Christians have had a mixed reaction to the Abbott Government’s first budget overnight, which slashed foreign aid, health and education spending but bolstered the Coalition’s commitment to funding school chaplains.

Family First Senator-elect Bob Day said overall he thinks the Government is “on the right track” with the Budget, “especially with getting rid of the duplication of Federal and State responsibilities in education and health.”

However, Day says that he is disappointed the Coalition is working around the edge of fundamental reforms, especially of the tax system.

Asked how he would score the Budget out of ten, he told Eternity he would give the Government a seven.

That’s unlikely to be anywhere near the score given from many high profile Christian groups and charities, who have bemoaned last night’s Budget as weighting the majority of savings measures to those who can least afford it.

Foreign Aid

One of the biggest losers in this year’s budget is foreign aid, with $7.8 billion stripped from the foreign aid budget over five years, accounting for almost a third of all spending cuts.

““It is disheartening to see that the poorest people in the world will foot the bill for Australia’s fiscal repairs,” CEO of World Vision Tim Costello says in a statement.

Christian global aid advocacy group Micah Challenge says the cuts are taking Australia in the wrong direction.

“We are a generous nation, and our aid program has done enormous good in our region and beyond,” says Micah Challenge coordinator Ben Thurley.

The Government has stepped back from its commitment to reach 0.5 per cent of Gross Domestic Income to go to foreign aid. “The aim was 50c in every $100 of spending. We reached 35c two years ago, but it will fall this year to 32c and with the cuts applied, it’ll fall to 29c three years from now,” says Thurley.

The Australian Christian Lobby says the foreign aid cuts and the decoupling of Australia’s giving to the global poor from Gross National Income is a broken promise, while Thurley says there’s a widespread perception that because there is no domestic constituency directly affected by cuts to overseas aid, it can be done at relatively little political cost.

“Aid is not a luxury expenditure, something we do when we can afford it. It’s an investment in the wellbeing, prosperity and security for vulnerable countries in our region and beyond, for whom poverty is not just something that exists on the margins but as a deep, disturbing reality for millions of people.”

Welfare and Disability

Meanwhile, welfare groups are disappointed with changes to welfare payment schemes suggesting the budget leaves the heavy lifting disproportionately to the people who can least afford to do it.

Lin Hatfield Dodds from UnitingCare says the government is clawing back $12 billion in a combination of changes to payment in indexation and arrangements, from families, pensioners, older Australians and young people, while wealthy Australians contribute only a quarter of that amount ($3 billion), and Australian business less than a billion ($845 million). “It’s a question of what’s fair and reasonable,” she says.

However, Hatfield Dodds commended the Government for its confirmation of the roll out schedule of the National Disability Insurance Scheme, which will not be delayed due to the tightening budget.

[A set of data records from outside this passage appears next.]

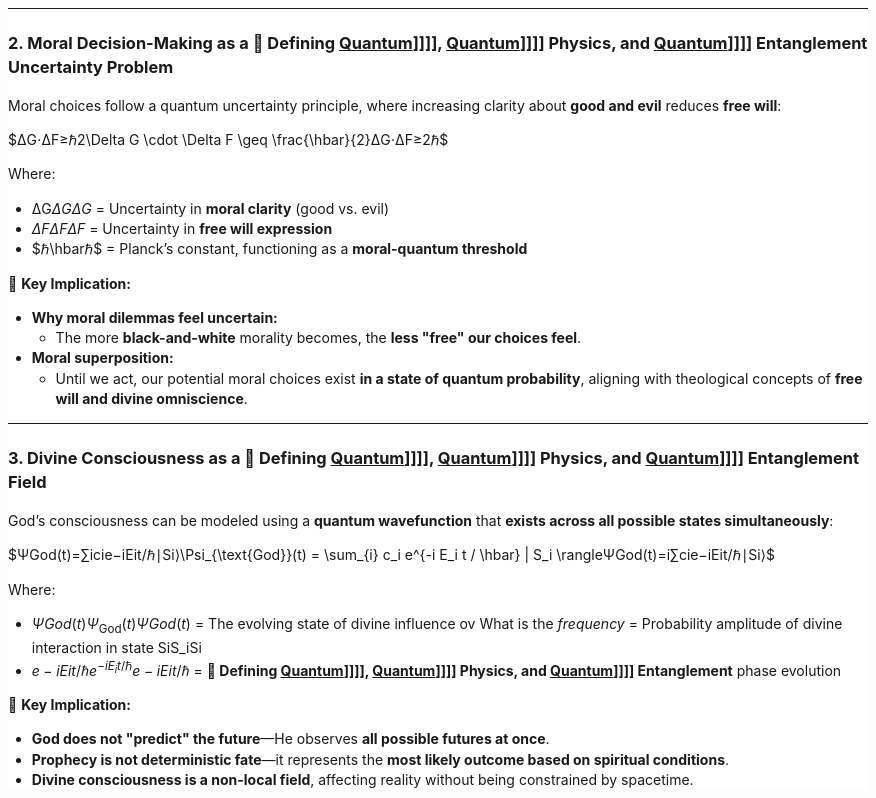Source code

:    
---   
   
### **2. Moral Decision-Making as a **🔬 Defining [Quantum](../enveloppe/Quantum.md)]]]], [Quantum](../enveloppe/Quantum.md)]]]] Physics, and [Quantum](../enveloppe/Quantum.md)]]]] Entanglement** Uncertainty Problem**   
   
Moral choices follow a quantum uncertainty principle, where increasing clarity about **good and evil** reduces **free will**:   
   
$ΔG⋅ΔF≥ℏ2\Delta G \cdot \Delta F \geq \frac{\hbar}{2}ΔG⋅ΔF≥2ℏ​$   
   
Where:   
   
   
- ΔG$\Delta GΔG$ = Uncertainty in **moral clarity** (good vs. evil)   
- $ΔF\Delta FΔF$ = Uncertainty in **free will expression**   
- $ℏ\hbarℏ$ = Planck’s constant, functioning as a **moral-quantum threshold**   
   
🔹 **Key Implication:**   
   
   
- **Why moral dilemmas feel uncertain:**   
    - The more **black-and-white** morality becomes, the **less "free" our choices feel**.   
- **Moral superposition:**   
    - Until we act, our potential moral choices exist **in a state of quantum probability**, aligning with theological concepts of **free will and divine omniscience**.   
   
   
---   
   
### **3. Divine Consciousness as a **🔬 Defining [Quantum](../enveloppe/Quantum.md)]]]], [Quantum](../enveloppe/Quantum.md)]]]] Physics, and [Quantum](../enveloppe/Quantum.md)]]]] Entanglement** Field**   
   
God’s consciousness can be modeled using a **quantum wavefunction** that **exists across all possible states simultaneously**:   
   
$ΨGod(t)=∑icie−iEit/ℏ∣Si⟩\Psi_{\text{God}}(t) = \sum_{i} c_i e^{-i E_i t / \hbar} | S_i \rangleΨGod​(t)=i∑​ci​e−iEi​t/ℏ∣Si​⟩$   
   
Where:   
   
   
- $ΨGod(t)\Psi_{\text{God}}(t)ΨGod​(t)$ = The evolving state of divine influence ov What is the $frequency$ = Probability amplitude of divine interaction in state SiS_iSi​   
- $e−iEit/ℏe^{-iE_it/\hbar}e−iEi​t/ℏ$ = **🔬 Defining [Quantum](../enveloppe/Quantum.md)]]]], [Quantum](../enveloppe/Quantum.md)]]]] Physics, and [Quantum](../enveloppe/Quantum.md)]]]] Entanglement** phase evolution   
   
🔹 **Key Implication:**   
   
   
- **God does not "predict" the future**—He observes **all possible futures at once**.   
- **Prophecy is not deterministic fate**—it represents the **most likely outcome based on spiritual conditions**.   
- **Divine consciousness is a non-local field**, affecting reality without being constrained by spacetime.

Mission Australia’s CEO Catherine Yeomans is concerned particularly for young people in this budget, saying that while the budget forecasts joblessness to rise, there is no investment in helping young people make the transition from education to employment. “With youth unemployment already twice the national average, and as high as 20 per cent in some areas, this failure to invest in young job seekers is short-sighted.”

Education and Health

While honouring its education commitment to the first four years of funding reform promised by the previous Labor Government, the budget signals a policy shift away from Commonwealth responsibility for education and health, with the intention to significantly reduce Commonwealth funding in these areas.

“It is a clear challenge to the states- that to maintain the effort in public education and health they will need to find new money to replace the reducing Commonwealth contribution,” says Christian Schools Australia CEO Stephen O’Doherty.

Similarly Stephen Judd, head of Christian aged services organisation HammondCare, says the states will be “scrambling and finding it hard in the health sector” to maintain services. “There will be no choice but to increase indirect taxation via the GST.”

O’Doherty says the Government is “redrawing battle lines between government and non-government schools” in its first budget, and suggested a transfer of non-government school funding to the states could be “disastrous for independent schools” and will mean a renewed argument over funding for state and non-state schools.

“Despite four years of relative certainty as to schools funding, the ideological battle looks set to continue,” he says.

The National School Chaplaincy Program, however, has been bolstered with confirmation of federal funding to the tune of $245 million over five years.

This is despite uncertainty surrounding the future of the program as a result of a High Court challenge to the Government’s funding arrangements. Proceedings for the case wrapped up last week, and a decision is expected to take months. But the continued federal funding from the Commonwealth Budget will allow schools to employ a chaplain for up to two days a week (through annual grants of $20,000 per chaplain), with the potential to support 2,900 schools.

“We understand that it is a tight budget, so the continuation of funds is confirmation that the government understands the value of the chaplaincy program,” said Scripture Union Queensland.